With the winners chosen and the finalist of the Yoda and Chewbacca sound-a-like-a-thon selected for the ultimate showdown, everyone retired to the Kingdome in anticipation of the ball game's Star Wars-saturated festivities.

I wanted to chat with a few of the finalists prior to the sound-a-like championships, but to get to them from my perch in the press box, I was forced to negotiate the loopy back corridors of the Kingdome. My labyrinthine route was an uncanny simulation of Luke, Leia, and Han wandering the ventilation system of the Death Star in the original film. I feared taking a wrong turn and ending up in some tremendous Kingdome trash compactor, never to be heard from again. Finally, I located the meeting place (Guest Services, Arena Level, Gate B) where the contestants were biding their time before they went on stage.

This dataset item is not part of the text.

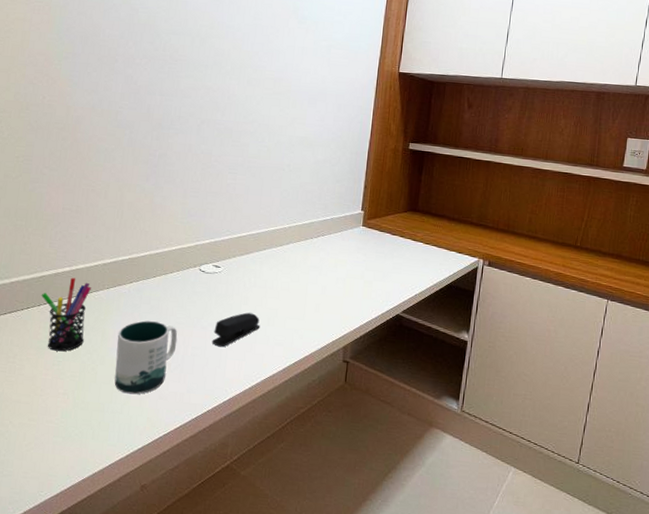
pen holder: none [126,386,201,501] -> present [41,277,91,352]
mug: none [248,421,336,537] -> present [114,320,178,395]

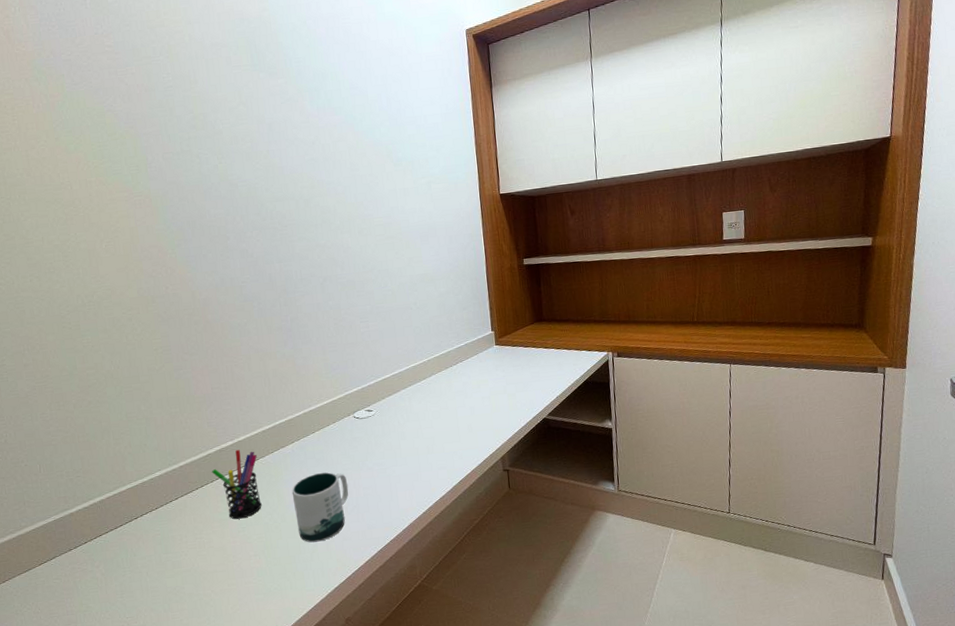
stapler: present [211,312,260,347] -> none [379,446,422,483]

Ron and Andy, both employees of Western Wireless in Issaquah, had squeaked into the final round with their Wookie impersonations. They appeared undaunted by the prospect of executing their competing Chewbaccas in the echoing, fan-filled Kingdome. As Ron put it: "How often do you get to go up and do Chewbacca in front of 30,000 people?" Indeed, it was the question of the day, and Ron, eyes ablaze, seemed genuinely thrilled by the opportunity. "I want to see how many of these 30 some thousand people I can affect."

Affect? The implications of this rather esoteric statement led me to believe Ron wasn't just referring to the ramifications of his vocal interpretation. He was talking about the Force. Pressed further on the subject, Ron looked me directly in the eyes and began a rather elaborate disquisition on the connection between the power of the Force and... the music of the Doors. "Jim Morrison was the Force," he said. "I really identified with [him]. That's what Star Wars was tapping into. It's about coming together."

Minutes later, Ron was to discover how those 30 some thousand grouchy Mariners fans felt about his combination Doors/Force theory, when the poor guy choked at the mic, and his throaty Chewbacca impersonation fell flat on its ass. As Ron stood exposed atop the Mariners' dugout, he was roundly and vigorously booed by the Seattle audience, a negative reception reminiscent of the Bobby "I-blew-a-five-run-lead-in-the-ninth-inning" Ayala days. Tough crowd. Or perhaps, at this late stage, the Mariners' faithful had had a cosmic noseful of all the megalithic Star Wars hype. People are strange.

The final competition--the Yoda duel--took place after the seventh-inning stretch. It had been a long day, and I'd almost forgotten there was a baseball game going on. With the generous permission of a Kingdome PR staffer, I was allowed to follow the three Yoda impersonators down to the Mariners' dugout, where they would be asked to croak Jedi wisdom into the microphone in rapid succession before 35,625 people. As a group, we made our way down toward the field, past season ticket holders, under the harsh lights of the Dome. One Kingdome staffer was hauling a life-sized Yoda statue in his arms. Heads turned, and a couple unruly fans threw coins at us. As the emcee and the three contestants crouched at the railing, awaiting their cue, I heard someone behind us yell, "Hey, Yoda! Fuck you, Yoda!" Despite this outburst, the trio of vocal impersonators performed wonderfully. They were unfazed and perfectly graceful, almost Zen-like in concentration.

In the immortal words of Yoda himself, "No! Try not. Do. Or do not. There is no try."

The Mariners, on the other hand, fell to the Giants 15-11.